* _作業指示_
脳卒中後の上肢機能と重力負荷を扱った提示文を、全文一字も変えずにもう一度書き出してください。

* _提示文_
##########
みなさまこんにちは、今回は「脳卒中後の上肢機能における重力の影響と筋力低下との関係」についての論文をもとに記事にしていきます。

https://pubmed.ncbi.nlm.nih.gov/17486581

最後まで拝読していただけると嬉しく思います!


 目的:

重力負荷が脳卒中後の到達運動に与える影響を評価影響が筋力低下や筋力バランスの異常とどのように関連しているか?


 方法:

参加者

慢性期の片麻痺を持つ脳卒中患者10名


 到達運動

 上肢を能動的に重力に抗して支持する条件

上肢を受動的に支持(エアベアリング)する条件

アウトカム

肘関節の最大角加速度と最大角速度

肘関節と肩関節の運動範囲

最大随意トルク(MVT)と筋力バランス

これらの運動学的パラメータと筋力測定値との相関


結果


上肢を能動的に支持すると、肘関節伸展運動の速度と範囲が大幅に低下した

この重力の影響は、肩の外転筋や外旋筋の筋力低下とは関連していなかった。また、肘関節の屈筋と伸筋の筋力バランスの異常とも関連しなかった


肘関節伸展の筋力と能動的支持時の可動域には弱い相関があった


著者らは、これらの結果は単純な筋力低下よりも神経制御の異常が主な要因であることを示唆


臨床的には…

・重力の影響の理解:筋力低下≠神経制御の異常

・評価方法:重力負荷下での上肢機能評価の重要性

・段階的アプローチの重要性:重力支持から徐々に自立的な動きへのアプローチ

・代償戦略への注意:早期から適切な運動パターンを促進すること

などを考慮できるとより個別化された介入が行えます

引用論文

Randall F Beer:Impact of gravity loading on post-stroke reaching and its relationship to weakness; Muscle Nerve. 2007 Aug;36(2):242-50.
##########
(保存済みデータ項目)
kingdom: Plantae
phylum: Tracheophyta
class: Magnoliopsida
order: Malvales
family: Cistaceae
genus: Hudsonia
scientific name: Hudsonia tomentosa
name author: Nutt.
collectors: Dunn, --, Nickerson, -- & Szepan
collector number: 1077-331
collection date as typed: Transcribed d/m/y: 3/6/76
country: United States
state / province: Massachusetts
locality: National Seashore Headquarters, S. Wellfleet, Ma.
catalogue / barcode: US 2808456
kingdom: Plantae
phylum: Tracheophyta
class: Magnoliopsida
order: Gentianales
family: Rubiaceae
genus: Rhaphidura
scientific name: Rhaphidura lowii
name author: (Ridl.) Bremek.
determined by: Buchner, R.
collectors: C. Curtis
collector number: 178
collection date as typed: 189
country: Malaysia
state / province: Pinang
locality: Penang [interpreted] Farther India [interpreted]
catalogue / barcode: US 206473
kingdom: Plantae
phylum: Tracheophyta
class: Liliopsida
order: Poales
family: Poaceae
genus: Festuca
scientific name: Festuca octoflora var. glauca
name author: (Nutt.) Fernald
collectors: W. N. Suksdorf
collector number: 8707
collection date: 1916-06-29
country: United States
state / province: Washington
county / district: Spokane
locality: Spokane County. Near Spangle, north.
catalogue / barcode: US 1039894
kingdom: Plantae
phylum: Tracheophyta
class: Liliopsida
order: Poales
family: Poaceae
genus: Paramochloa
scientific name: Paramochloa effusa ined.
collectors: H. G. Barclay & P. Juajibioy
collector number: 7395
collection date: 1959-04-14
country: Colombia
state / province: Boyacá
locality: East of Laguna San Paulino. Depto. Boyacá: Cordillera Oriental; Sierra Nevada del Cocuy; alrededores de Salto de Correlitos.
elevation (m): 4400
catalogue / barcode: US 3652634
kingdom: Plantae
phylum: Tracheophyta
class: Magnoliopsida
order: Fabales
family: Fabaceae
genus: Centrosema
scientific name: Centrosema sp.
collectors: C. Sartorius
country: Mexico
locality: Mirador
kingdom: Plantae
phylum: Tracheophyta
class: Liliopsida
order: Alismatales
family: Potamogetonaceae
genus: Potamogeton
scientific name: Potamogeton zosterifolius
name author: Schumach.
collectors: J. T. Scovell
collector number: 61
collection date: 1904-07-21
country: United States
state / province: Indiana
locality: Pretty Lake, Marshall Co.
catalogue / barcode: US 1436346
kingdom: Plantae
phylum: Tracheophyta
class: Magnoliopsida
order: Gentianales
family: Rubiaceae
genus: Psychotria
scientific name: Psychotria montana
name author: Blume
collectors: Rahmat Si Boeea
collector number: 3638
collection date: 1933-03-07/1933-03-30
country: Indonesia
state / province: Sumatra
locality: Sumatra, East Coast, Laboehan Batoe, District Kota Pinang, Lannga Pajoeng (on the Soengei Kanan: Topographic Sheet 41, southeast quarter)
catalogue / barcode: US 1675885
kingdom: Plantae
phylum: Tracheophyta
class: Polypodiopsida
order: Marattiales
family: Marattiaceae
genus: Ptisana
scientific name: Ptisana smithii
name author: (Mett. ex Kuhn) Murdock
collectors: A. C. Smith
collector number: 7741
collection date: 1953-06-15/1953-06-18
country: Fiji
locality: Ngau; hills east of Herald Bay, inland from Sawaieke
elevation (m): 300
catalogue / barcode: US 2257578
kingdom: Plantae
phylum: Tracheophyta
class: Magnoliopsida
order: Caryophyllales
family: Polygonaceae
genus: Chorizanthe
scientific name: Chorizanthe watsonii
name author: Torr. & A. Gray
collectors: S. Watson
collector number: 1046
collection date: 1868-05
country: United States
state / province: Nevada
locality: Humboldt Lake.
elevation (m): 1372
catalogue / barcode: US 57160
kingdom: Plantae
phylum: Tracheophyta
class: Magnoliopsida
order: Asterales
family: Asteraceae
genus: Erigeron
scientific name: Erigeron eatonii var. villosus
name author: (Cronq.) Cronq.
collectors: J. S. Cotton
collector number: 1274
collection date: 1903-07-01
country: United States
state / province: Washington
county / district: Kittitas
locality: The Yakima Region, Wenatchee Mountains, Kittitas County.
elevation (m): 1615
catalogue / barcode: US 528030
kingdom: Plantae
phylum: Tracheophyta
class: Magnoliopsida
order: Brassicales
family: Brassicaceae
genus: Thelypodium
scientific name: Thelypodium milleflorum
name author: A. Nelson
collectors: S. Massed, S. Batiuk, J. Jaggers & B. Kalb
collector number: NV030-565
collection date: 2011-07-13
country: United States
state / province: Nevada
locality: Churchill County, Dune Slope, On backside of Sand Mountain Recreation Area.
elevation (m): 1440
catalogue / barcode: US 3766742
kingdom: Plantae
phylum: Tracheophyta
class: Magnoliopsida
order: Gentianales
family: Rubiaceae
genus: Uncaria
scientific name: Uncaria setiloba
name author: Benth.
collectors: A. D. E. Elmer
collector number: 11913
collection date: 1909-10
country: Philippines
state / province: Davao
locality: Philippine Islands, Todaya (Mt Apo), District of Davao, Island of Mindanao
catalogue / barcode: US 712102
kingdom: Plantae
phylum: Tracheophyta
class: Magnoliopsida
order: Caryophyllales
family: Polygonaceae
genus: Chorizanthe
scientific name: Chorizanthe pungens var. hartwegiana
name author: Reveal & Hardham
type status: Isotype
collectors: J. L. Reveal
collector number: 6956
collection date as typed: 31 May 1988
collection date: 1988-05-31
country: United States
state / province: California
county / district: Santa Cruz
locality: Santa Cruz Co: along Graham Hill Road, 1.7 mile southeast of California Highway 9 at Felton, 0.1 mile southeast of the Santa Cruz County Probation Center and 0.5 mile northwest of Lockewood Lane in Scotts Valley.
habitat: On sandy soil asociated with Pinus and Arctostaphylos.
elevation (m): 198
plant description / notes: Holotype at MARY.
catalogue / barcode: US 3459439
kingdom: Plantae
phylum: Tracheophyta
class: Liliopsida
##########
* _解答_
みなさまこんにちは、今回は「脳卒中後の上肢機能における重力の影響と筋力低下との関係」についての論文をもとに記事にしていきます。

https://pubmed.ncbi.nlm.nih.gov/17486581

最後まで拝読していただけると嬉しく思います!


 目的:

重力負荷が脳卒中後の到達運動に与える影響を評価影響が筋力低下や筋力バランスの異常とどのように関連しているか?


 方法:

参加者

慢性期の片麻痺を持つ脳卒中患者10名


 到達運動

 上肢を能動的に重力に抗して支持する条件

上肢を受動的に支持(エアベアリング)する条件

アウトカム

肘関節の最大角加速度と最大角速度

肘関節と肩関節の運動範囲

最大随意トルク(MVT)と筋力バランス

これらの運動学的パラメータと筋力測定値との相関


結果


上肢を能動的に支持すると、肘関節伸展運動の速度と範囲が大幅に低下した

この重力の影響は、肩の外転筋や外旋筋の筋力低下とは関連していなかった。また、肘関節の屈筋と伸筋の筋力バランスの異常とも関連しなかった


肘関節伸展の筋力と能動的支持時の可動域には弱い相関があった


著者らは、これらの結果は単純な筋力低下よりも神経制御の異常が主な要因であることを示唆


臨床的には…

・重力の影響の理解:筋力低下≠神経制御の異常

・評価方法:重力負荷下での上肢機能評価の重要性

・段階的アプローチの重要性:重力支持から徐々に自立的な動きへのアプローチ

・代償戦略への注意:早期から適切な運動パターンを促進すること

などを考慮できるとより個別化された介入が行えます

引用論文

Randall F Beer:Impact of gravity loading on post-stroke reaching and its relationship to weakness; Muscle Nerve. 2007 Aug;36(2):242-50.